Four Horsemen of AI-pocalypse

Looking at the list, I see four people signed both. Gadi Evron, who led the April paper. Rich Mogull, who co-wrote it. Katie Moussouris and Joshua Saxe, who contributed to it. Two documents, two months, two opposite arguments, same four names on each.

Table Time

What Is Our Industry Doing?

Nothing about the capability changed between April and June. The model is the same model. The code-review behavior the letter now calls defensive is the same behavior the April paper filed under “AI-driven offense is the new baseline“. Being accurate should be the goal, not picking a side based on payoff.

In April, the threat was called large and in charge, because that sells a Mythos-ready program, SANS seats, and the consulting that follows a board briefing. Evron sells a posture product. He needs a monster to sell his monster services.

In June, the threat was completely drained, because a small threat becomes more important given an export control that pulls the model out of vendors’ hands and freezes a market.

From large to small, depending on whatever helps them sell, sell, sell.

Somebody Isn’t There

Notably, I was disappointed to see people sign on in April. More than 250 CISOs redlined the April paper live, by its own account. A campaign that broad, assembled that fast, around one vendor’s model, is its own kind of question we should be asking. The heavy promotion and pressure to be in the room when the industry vendors decide what to panic about was a bit too on the nose.

Look now at Jen Easterly, former director of CISA. And Rob Joyce, former cyber chief at NSA. And Chris Inglis, former National Cyber Director. And Bruce Schneier. And Rob T. Lee of SANS. All of them lent the April paper its gravity with their reputation. I mention it because none of them, so far, have put their name to the June lobby letter. Signing it contradicts their April selves. So perhaps it’s notable that these names of institutional capital still anchor to the initial FUD. I mean, of those who built the April alarmist framing, only commercial names have crossed over to sign the new letter.
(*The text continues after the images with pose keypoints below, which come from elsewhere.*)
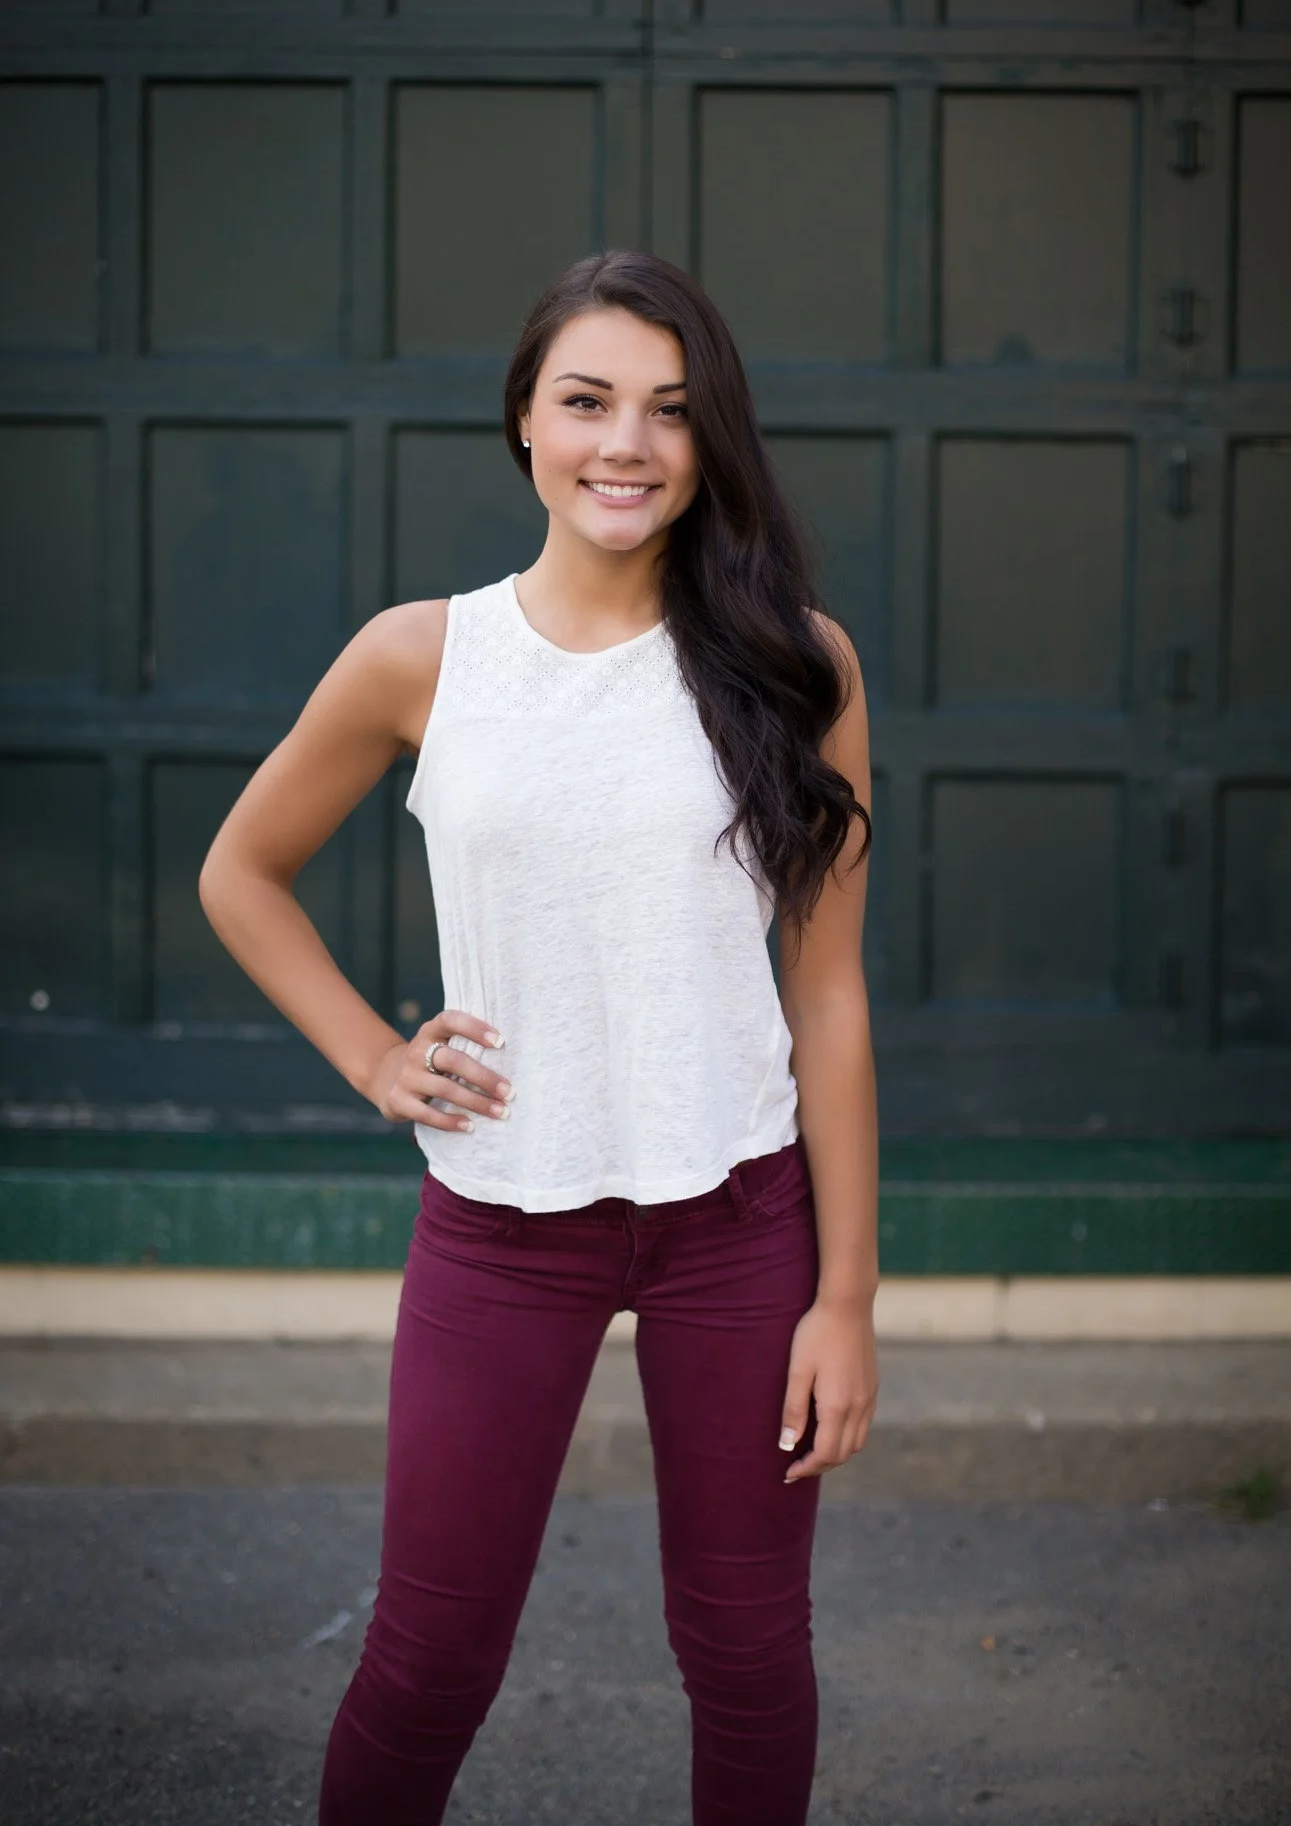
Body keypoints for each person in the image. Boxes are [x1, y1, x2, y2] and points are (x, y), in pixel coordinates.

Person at [198, 248, 880, 1826]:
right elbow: (242, 872)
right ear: (524, 422)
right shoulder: (424, 657)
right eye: (587, 402)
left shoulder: (797, 666)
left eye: (669, 409)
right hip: (503, 1221)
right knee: (429, 1659)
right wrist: (376, 1056)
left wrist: (846, 1293)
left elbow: (829, 993)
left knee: (750, 1653)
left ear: (711, 442)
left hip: (740, 1223)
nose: (625, 444)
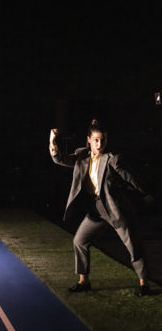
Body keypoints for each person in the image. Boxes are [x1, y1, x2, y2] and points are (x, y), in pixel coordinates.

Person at [49, 119, 153, 297]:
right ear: (88, 139)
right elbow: (60, 159)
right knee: (79, 241)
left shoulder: (112, 159)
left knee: (132, 245)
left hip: (114, 210)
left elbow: (130, 177)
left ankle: (144, 284)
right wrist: (52, 141)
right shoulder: (81, 155)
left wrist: (146, 193)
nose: (100, 144)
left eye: (103, 140)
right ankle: (84, 281)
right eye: (96, 140)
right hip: (96, 210)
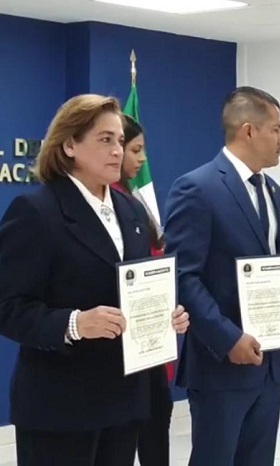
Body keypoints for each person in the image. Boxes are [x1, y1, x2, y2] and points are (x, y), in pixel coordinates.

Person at [0, 94, 189, 466]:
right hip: (59, 407)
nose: (117, 150)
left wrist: (164, 316)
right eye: (105, 140)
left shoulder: (132, 210)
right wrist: (74, 323)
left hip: (124, 402)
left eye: (119, 140)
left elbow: (132, 289)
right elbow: (7, 307)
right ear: (69, 145)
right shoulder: (36, 211)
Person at [163, 86, 280, 466]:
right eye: (276, 129)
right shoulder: (197, 188)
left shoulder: (273, 191)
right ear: (248, 131)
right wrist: (228, 339)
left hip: (269, 360)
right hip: (221, 364)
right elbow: (183, 277)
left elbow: (260, 254)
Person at [112, 115, 175, 466]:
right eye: (135, 150)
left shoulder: (134, 205)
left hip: (150, 342)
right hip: (119, 347)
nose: (142, 159)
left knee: (156, 427)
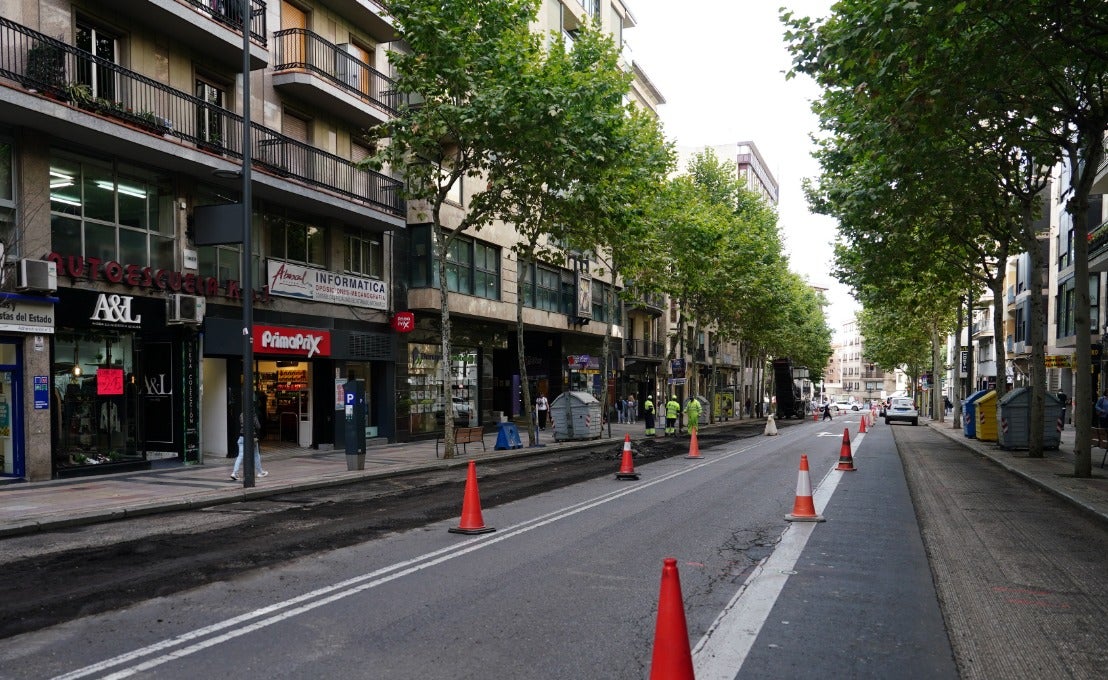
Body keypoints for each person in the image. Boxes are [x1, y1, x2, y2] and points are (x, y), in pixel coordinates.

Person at [231, 411, 267, 481]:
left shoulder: (241, 414)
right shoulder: (252, 414)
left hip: (241, 437)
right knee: (256, 454)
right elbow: (258, 426)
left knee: (240, 455)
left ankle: (234, 473)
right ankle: (260, 472)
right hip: (251, 438)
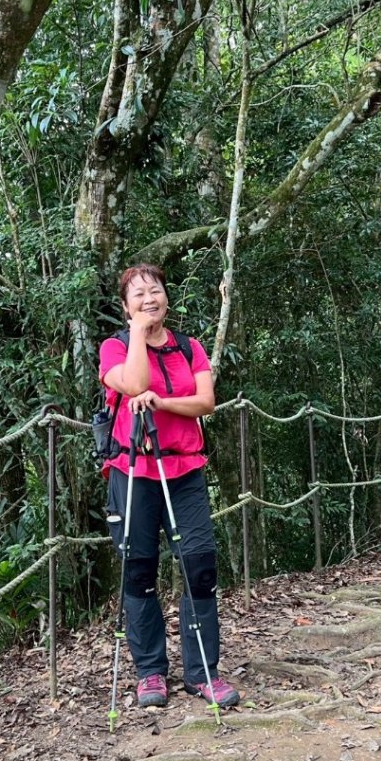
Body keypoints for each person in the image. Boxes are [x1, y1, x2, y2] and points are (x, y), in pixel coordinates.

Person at [98, 263, 240, 709]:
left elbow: (206, 402)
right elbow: (134, 382)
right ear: (125, 307)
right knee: (138, 573)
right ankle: (150, 674)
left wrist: (161, 402)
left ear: (167, 297)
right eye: (138, 295)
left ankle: (203, 672)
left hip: (185, 473)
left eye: (155, 291)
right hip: (133, 473)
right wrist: (138, 333)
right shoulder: (114, 347)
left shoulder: (189, 348)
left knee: (199, 568)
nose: (149, 299)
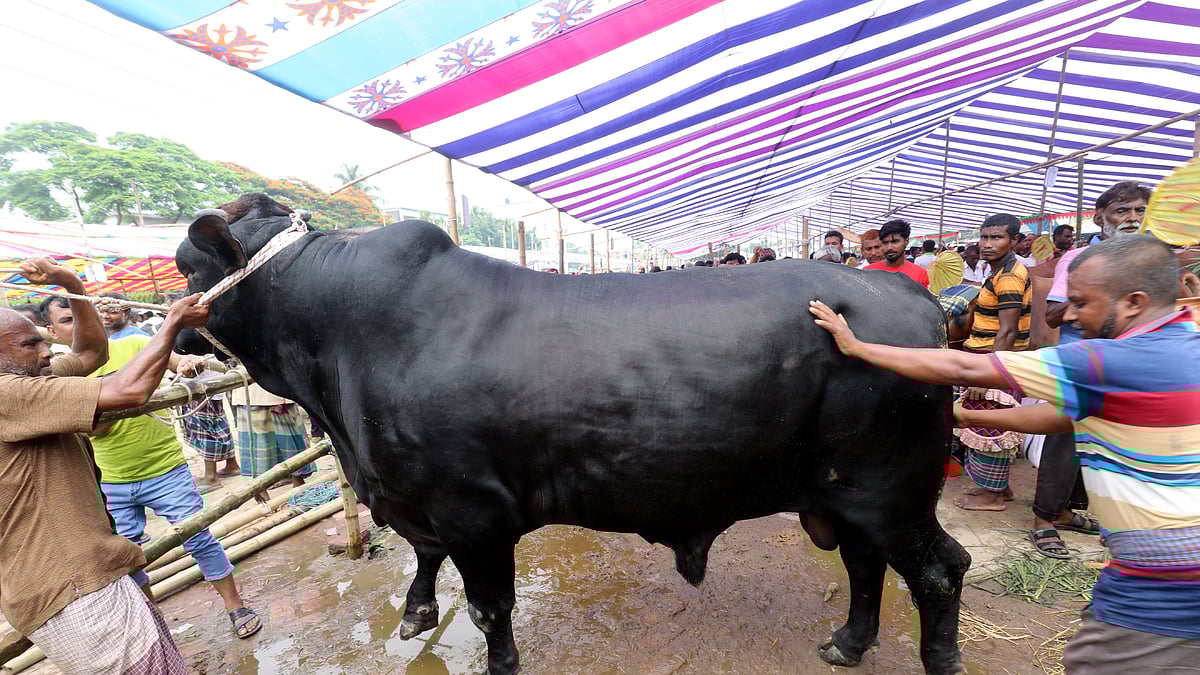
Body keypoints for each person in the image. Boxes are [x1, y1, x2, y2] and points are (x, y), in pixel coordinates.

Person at [809, 234, 1200, 672]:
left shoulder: (1110, 361)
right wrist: (962, 417)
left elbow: (963, 366)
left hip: (1164, 581)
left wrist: (858, 347)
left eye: (1081, 302)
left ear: (1133, 302)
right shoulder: (1188, 342)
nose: (1068, 315)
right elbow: (1066, 417)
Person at [0, 256, 204, 675]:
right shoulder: (9, 394)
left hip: (85, 577)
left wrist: (71, 282)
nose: (46, 350)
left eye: (43, 339)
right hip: (73, 587)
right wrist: (172, 324)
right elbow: (128, 390)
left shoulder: (30, 380)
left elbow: (92, 352)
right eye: (30, 344)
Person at [85, 319, 262, 639]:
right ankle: (155, 623)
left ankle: (235, 605)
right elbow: (86, 428)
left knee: (198, 535)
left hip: (165, 469)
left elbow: (178, 362)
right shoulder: (64, 370)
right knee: (128, 557)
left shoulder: (136, 343)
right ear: (53, 331)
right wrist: (115, 401)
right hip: (110, 478)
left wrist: (188, 364)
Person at [954, 213, 1031, 511]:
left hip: (994, 361)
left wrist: (987, 375)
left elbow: (1008, 330)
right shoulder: (1000, 271)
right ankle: (999, 487)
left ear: (1014, 241)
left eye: (996, 238)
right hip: (988, 359)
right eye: (984, 237)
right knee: (984, 423)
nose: (987, 244)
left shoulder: (1010, 276)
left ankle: (993, 496)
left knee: (990, 424)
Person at [232, 383, 316, 505]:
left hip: (277, 390)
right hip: (251, 391)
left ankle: (297, 483)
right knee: (259, 443)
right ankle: (262, 488)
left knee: (288, 438)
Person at [863, 219, 930, 288]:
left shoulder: (920, 274)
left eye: (895, 242)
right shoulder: (868, 272)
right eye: (885, 243)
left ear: (906, 241)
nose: (889, 247)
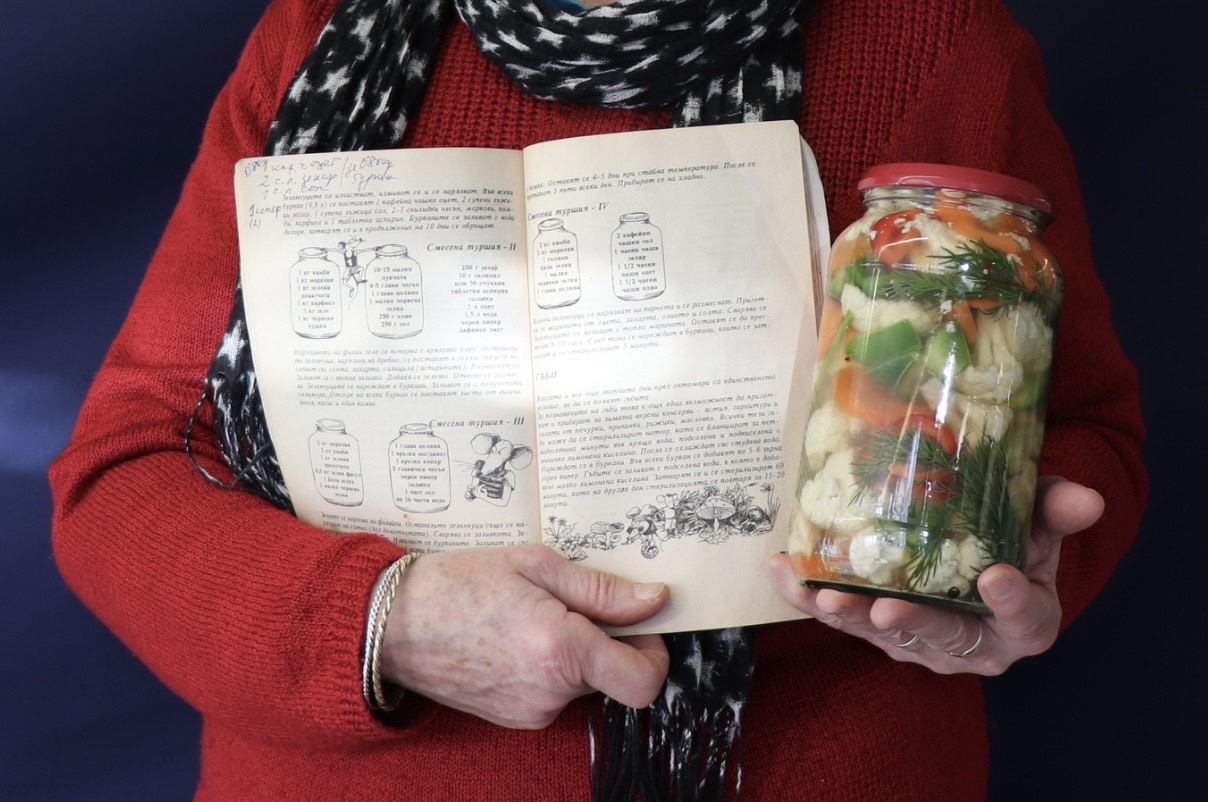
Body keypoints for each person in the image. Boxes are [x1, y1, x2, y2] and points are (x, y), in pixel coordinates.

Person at [49, 0, 1146, 799]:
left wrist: (1005, 582)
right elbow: (127, 466)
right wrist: (383, 619)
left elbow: (1084, 437)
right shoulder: (315, 40)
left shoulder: (941, 43)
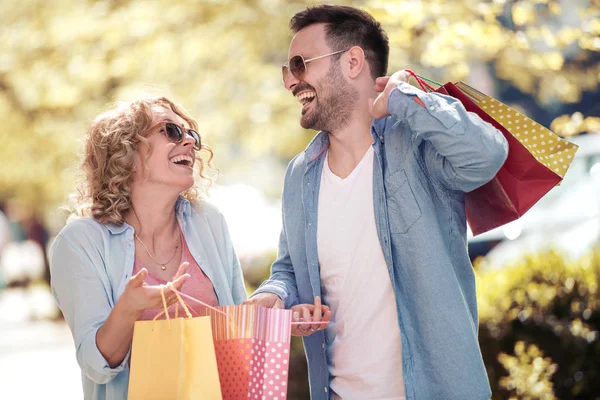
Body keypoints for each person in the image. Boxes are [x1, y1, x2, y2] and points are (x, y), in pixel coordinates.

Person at [245, 5, 508, 400]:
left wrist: (405, 99)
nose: (290, 82)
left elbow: (486, 155)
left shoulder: (417, 144)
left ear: (353, 61)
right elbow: (289, 267)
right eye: (287, 70)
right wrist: (276, 295)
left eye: (299, 64)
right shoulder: (300, 175)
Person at [49, 96, 246, 400]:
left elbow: (235, 329)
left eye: (191, 134)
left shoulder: (208, 221)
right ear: (127, 151)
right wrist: (130, 307)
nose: (189, 143)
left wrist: (276, 312)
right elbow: (96, 365)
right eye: (171, 130)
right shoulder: (79, 242)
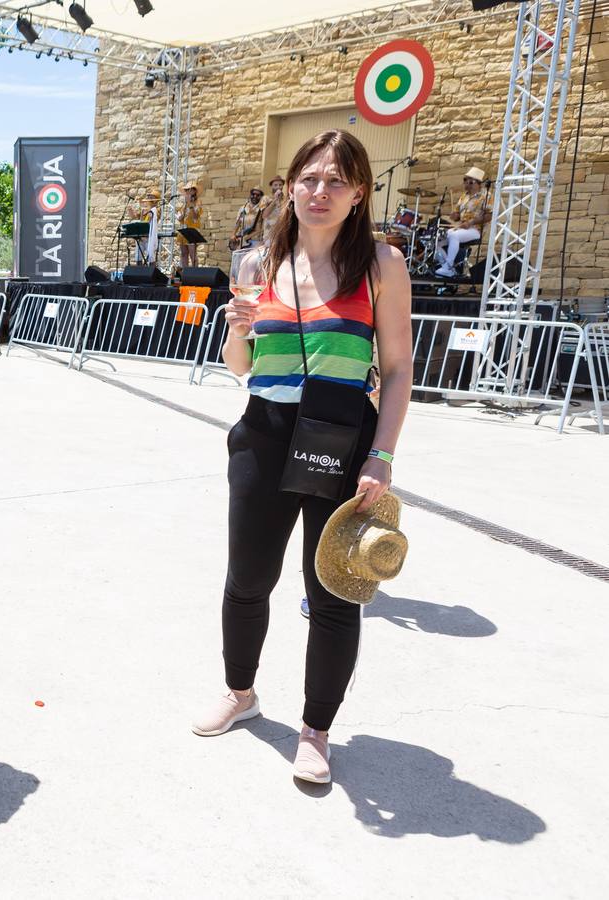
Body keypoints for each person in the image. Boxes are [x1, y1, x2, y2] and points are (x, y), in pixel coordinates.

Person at [193, 129, 412, 785]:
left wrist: (382, 456)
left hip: (342, 440)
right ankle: (241, 692)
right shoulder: (259, 264)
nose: (320, 191)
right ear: (290, 185)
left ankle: (315, 729)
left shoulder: (380, 264)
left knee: (333, 595)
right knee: (248, 579)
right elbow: (243, 369)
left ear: (359, 193)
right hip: (264, 431)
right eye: (309, 178)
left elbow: (398, 371)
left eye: (336, 181)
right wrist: (235, 334)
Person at [434, 166, 492, 279]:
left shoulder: (486, 196)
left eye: (467, 180)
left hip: (475, 230)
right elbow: (456, 215)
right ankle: (449, 268)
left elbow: (489, 215)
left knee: (454, 235)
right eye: (464, 180)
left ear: (476, 183)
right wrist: (454, 216)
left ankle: (448, 266)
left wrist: (471, 222)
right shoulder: (463, 196)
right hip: (461, 228)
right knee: (436, 239)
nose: (465, 182)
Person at [228, 185, 266, 254]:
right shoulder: (243, 208)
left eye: (258, 195)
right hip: (242, 241)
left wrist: (246, 238)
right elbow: (238, 223)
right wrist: (233, 235)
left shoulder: (262, 210)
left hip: (255, 242)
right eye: (253, 194)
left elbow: (261, 229)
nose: (255, 196)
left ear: (261, 197)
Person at [175, 182, 203, 269]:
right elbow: (181, 219)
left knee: (192, 254)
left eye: (189, 190)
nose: (187, 192)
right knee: (183, 253)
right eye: (186, 190)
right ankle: (185, 273)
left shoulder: (198, 202)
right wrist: (181, 215)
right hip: (184, 230)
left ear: (194, 191)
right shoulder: (185, 204)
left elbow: (196, 216)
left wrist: (191, 205)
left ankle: (195, 274)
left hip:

I know some will say that their April paper hedged, that Mythos wasn’t really about one model and that the capability predated Mythos. Ok, but that’s misleading. The paper mentioned one vendor and one vendor only repeatedly, page after page. So the advice to “prepare for a real and spreading capability” is defensible, except “do not export-control one vendor of it” goes back to the same sole vendor that the April report hammered on too.

And while such hedging and liability vagueness could cover a general threat of AI, it does not cover the very obvious recategorization going on. In April the capability was offense, the new baseline of attack. In June it was a defensive code check that should not count as offensive. The same people flipped 180 on capability claims, based on what? Export control?

I have written that the ban itself is incoherent, an export control on a Tier 1 interaction over a capability Anthropic files under Tier 2. Now, I’m writing that the letter answering it is incoherent as a reflection.

The lobby letter is proof the April campaign was wrong, but it doesn’t land as a mea culpa among those running both. If the letter is to be believed, its signatories can’t be. Two incoherences are being pointed at each other, as if the public would want a coin-operated flip-flop laundry to lead America’s security industry.